As for the lawsuits from the Jimmy Castor Bunch and James Newton, how did they affect the band’s outlook on sampling?
ADROCK: The Jimmy Castor thing was interesting because we nearly stole his entire song and put it on ours without paying him. It was like, “Oh yeah, that’s right, if you take a whole bunch of somebody’s song I can see their argument.” We just took a whole lot of his record “Hey Leroy” and put it in our song, “Hold It Now, Hit It.” It’s like, [the vocal clip] “Hey, Leroy!” and then it just plays a whole percussion break of his thing. His lawyers got in touch with Def Jam, and was like, “Hey, you can’t really do that.” And so we paid him. The James Newton thing was a drag. We actually paid for the sample, but the guy felt like it wasn’t enough. And then ten years later he came back to us. I think it was his lawyers who really wanted to get some money, and so they convinced him to do this thing, and it turned into a whole fiasco. It was very weird, because we actually signed contracts and paid for the sample. But I guess that wasn’t good enough.

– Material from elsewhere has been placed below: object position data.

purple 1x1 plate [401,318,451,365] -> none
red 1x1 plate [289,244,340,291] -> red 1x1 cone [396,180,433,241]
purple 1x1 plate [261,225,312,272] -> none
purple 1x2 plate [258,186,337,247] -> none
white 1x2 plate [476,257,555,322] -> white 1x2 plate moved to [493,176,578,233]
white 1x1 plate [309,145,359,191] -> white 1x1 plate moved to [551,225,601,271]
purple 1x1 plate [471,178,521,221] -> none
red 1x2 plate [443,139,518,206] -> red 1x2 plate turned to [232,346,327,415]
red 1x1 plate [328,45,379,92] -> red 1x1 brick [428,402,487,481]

MCA: It definitely made me more hesitant, especially the Newton one, which was really ridiculous. I remember going into [To the 5 Boroughs], and just felt like, “Let’s make an album with no sampling on it at all,” because it was just a pain in the ass. But, of course, once we started making it, we ended up sampling stuff because it just sounded good, and it’s fun to sample. But [those lawsuits] definitely left a bad taste in my mouth, especially when we got harassed [by Newton’s lawyer], even after we made an effort to clear that sample. We ended up getting screwed. There are two different issues: When you clear samples there’s publishing and master-usage. On that particular one, we cleared the master, but we didn’t clear the publishing, because we didn’t feel that it was a songwriting issue- which the judge ended up agreeing with us in the end, both judges. We won the case, and [Newton’s lawyer] brought it to another judge.

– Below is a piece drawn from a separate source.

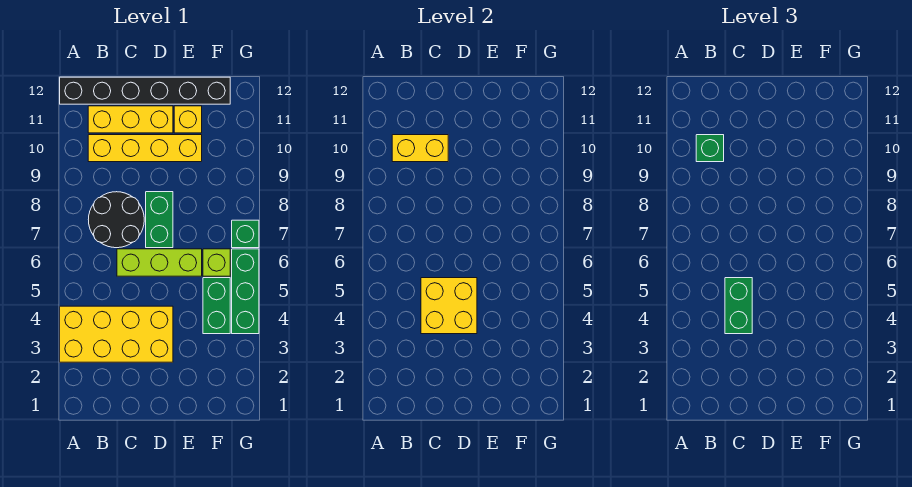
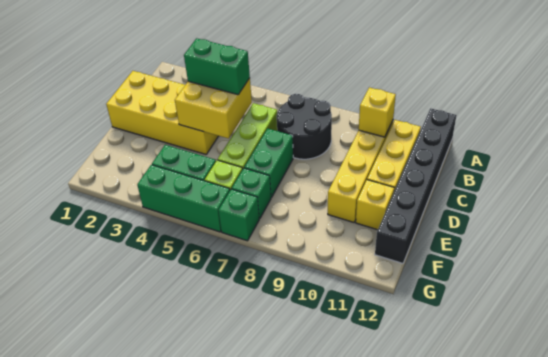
yellow 2x4 brick [60,306,173,362] -> yellow 2x4 brick turned to [106,71,218,154]
yellow 1x2 brick [392,135,448,162] -> yellow 1x1 brick [359,87,396,137]
green 1x1 brick [696,135,724,162] -> green 1x1 brick moved to [232,168,271,219]
green 1x2 brick [146,192,173,248] -> green 1x2 brick turned to [244,129,293,197]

MIKE D: It definitely makes you more cautious. In the James Newton [lawsuit], we did everything we were supposed to do. That’s what the lawsuit [trial] proved; that was a sample we cleared. When we started our new record, we were just so pissed off about that. We cleared that sample the way we were supposed to do with his record label, and we still got sued over it. When we started [on the new record], we left [sampling] alone for a minute, but we ended up going back to the well and loop up a couple of [samples] and say, ”This feels good, we gotta do it!”
Still digging for ideas?
ADROCK: Always. I’m feeling the Muppets right now. The Muppets have beats; you’d be surprised!
MIKE D: For me, it’s about the Sesame Street ‘70s shit. They had incredible music guests on the show, like Stevie Wonder, who did the best TV musical performance ever. They had songs, beats, and had it all. Being a dad got me up on the Sesame Street beats.